DIRECTIONS: Your answer should consist of the lines holding "room", copied from the material below.

== DATA TO EXAMINE

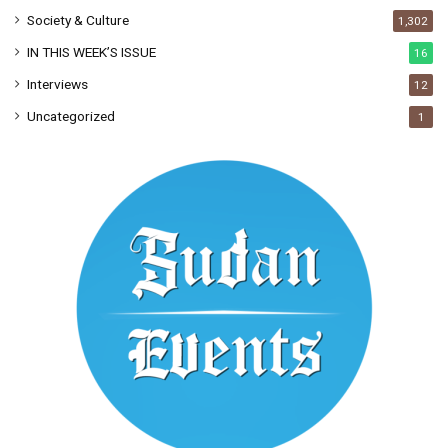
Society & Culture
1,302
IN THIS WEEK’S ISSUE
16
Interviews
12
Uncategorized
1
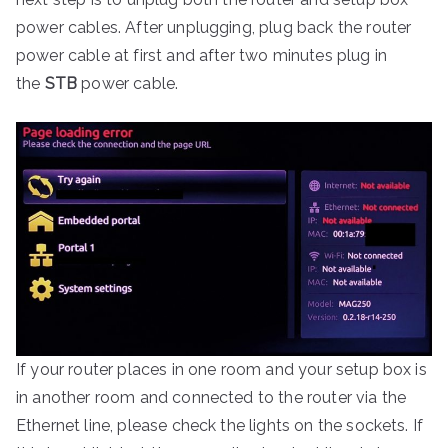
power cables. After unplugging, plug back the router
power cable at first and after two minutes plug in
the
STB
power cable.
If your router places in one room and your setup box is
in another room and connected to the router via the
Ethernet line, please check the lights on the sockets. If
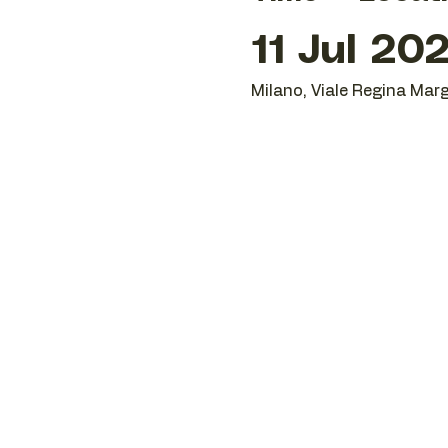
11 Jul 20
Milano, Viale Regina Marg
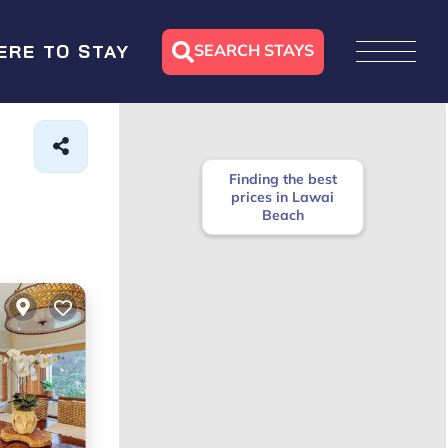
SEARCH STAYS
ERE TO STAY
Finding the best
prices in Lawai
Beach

====
== DATA TO EXAMINE

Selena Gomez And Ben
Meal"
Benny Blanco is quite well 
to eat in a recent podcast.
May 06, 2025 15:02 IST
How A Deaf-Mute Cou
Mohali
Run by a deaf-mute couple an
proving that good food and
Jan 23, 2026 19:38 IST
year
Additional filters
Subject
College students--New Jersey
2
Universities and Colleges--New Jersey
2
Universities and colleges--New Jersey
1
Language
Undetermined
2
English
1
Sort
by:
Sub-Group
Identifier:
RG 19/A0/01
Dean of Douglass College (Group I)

====

SOLUTION TO THIS TASK:
If your router places in one room and your setup box is
in another room and connected to the router via the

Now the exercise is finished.